◆ Activity list
#1 Translate this sentence from the brake dust forum thread below into Spanish: "I post on this forum a lot in the detailing section."
#2 For each statement, say whether it agrees with the brake dust forum thread below. Answer yes or no, and quote the words from the thread that decide it.
(a) The oven cleaner removed the clear coating from the rims.
(b) The pictures of the damage were taken in good daylight.
(c) dboy11 says household cleaners are suitable for cars.

◆ Source text
■ ■ ■ ■ ■

# What not to use for brake dust!



## cali311soca (Oct 24, 2009)

*What not to use on rims for cooked on brake dust!*

:thumbdwn:

I took someone's advice on this forum and used oven cleaner to get the cooked on brake dust from previous owner. Well, it worked...just maybe a little too well. It ate the clear coating off my rims  So my future advice to everyone who reads this, don't listen to that prick who said use oven cleaner.


----------



## Envious Eric (Dec 2, 2009)

lol...I would have told you not to!!!!

are you going to have them re-cleared? or maybe even powder coated?


----------



## dboy11 (Mar 6, 2006)

cali311soca said:


> :thumbdwn:
> 
> I took someone's advice on this forum and used oven cleaner to get the cooked on brake dust from previous owner. Well, it worked...just maybe a little too well. It ate the clear coating off my rims  So my future advice to everyone who reads this, don't listen to that prick who said use oven cleaner.


I'm really sorry to hear that you this happened. I post on this forum a lot in the detailing section. I try my best to give good advice, based on hands on experience and years in detailing.

I maybe preaching here but, unless you've had hands on experience and can explain the process and UNDERSTAND the reaction of the chemical, for GOD'S don't make a suggestion

I know that there are plenty that have read about a solution but not actually done it..there is a huge difference.

How bad is the damage, can you post some pics and lets see if there is a fix for them


----------



## cali311soca (Oct 24, 2009)

Here are some pics of the damage. I'm at work and all I have is an LED flashlight so I took the best pictures I could.


----------



## Ilovemycar (Feb 19, 2010)

Is oven cleaner ok for the tailpipes? 

Thanks.


----------



## dboy11 (Mar 6, 2006)

It looks like you've taken off the clear for sure, let me look up a national rim company and see if they have a place in your area, your going to need clear repair


----------



## dboy11 (Mar 6, 2006)

Ilovemycar said:


> Is oven cleaner ok for the tailpipes?
> 
> Thanks.


No household cleaners are for house use, not for cars. What are you trying to clean off?


----------



## cali311soca (Oct 24, 2009)

For the love of all that is sweet and holy do not use oven cleaner I beg of you.


----------



## Envious Eric (Dec 2, 2009)

lol, Dboy I was about to say the same thing...

this is like using peanut oil on the trim...WHYYYYYY??? there are specific products made for certain applications and when you try to cut costs and use the wrong product, you end up paying more in the end


----------



## cali311soca (Oct 24, 2009)

■ ■ ■ ■ ■

◆ Data excerpt
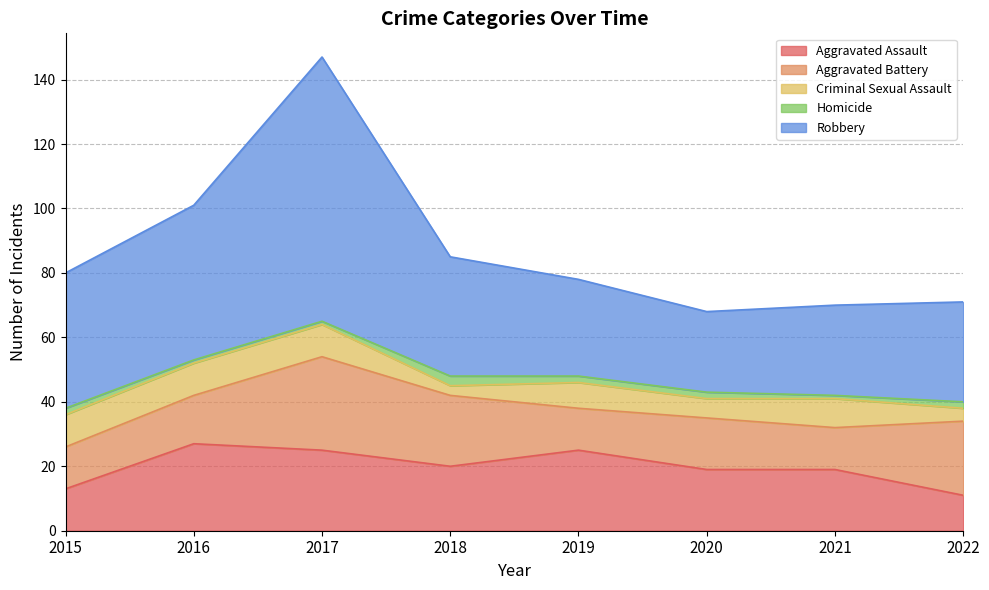

Rank the series at 2015 from lowest to highest value.

Homicide, Criminal Sexual Assault, Aggravated Assault, Aggravated Battery, Robbery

■ ■ ■ ■ ■

◆ Task-by-task solutions
#1 Publico mucho en este foro, en la sección de detallado.

#2
(a) Yes: "It ate the clear coating off my rims"
(b) No: "all I have is an LED flashlight"
(c) No: "household cleaners are for house use, not for cars"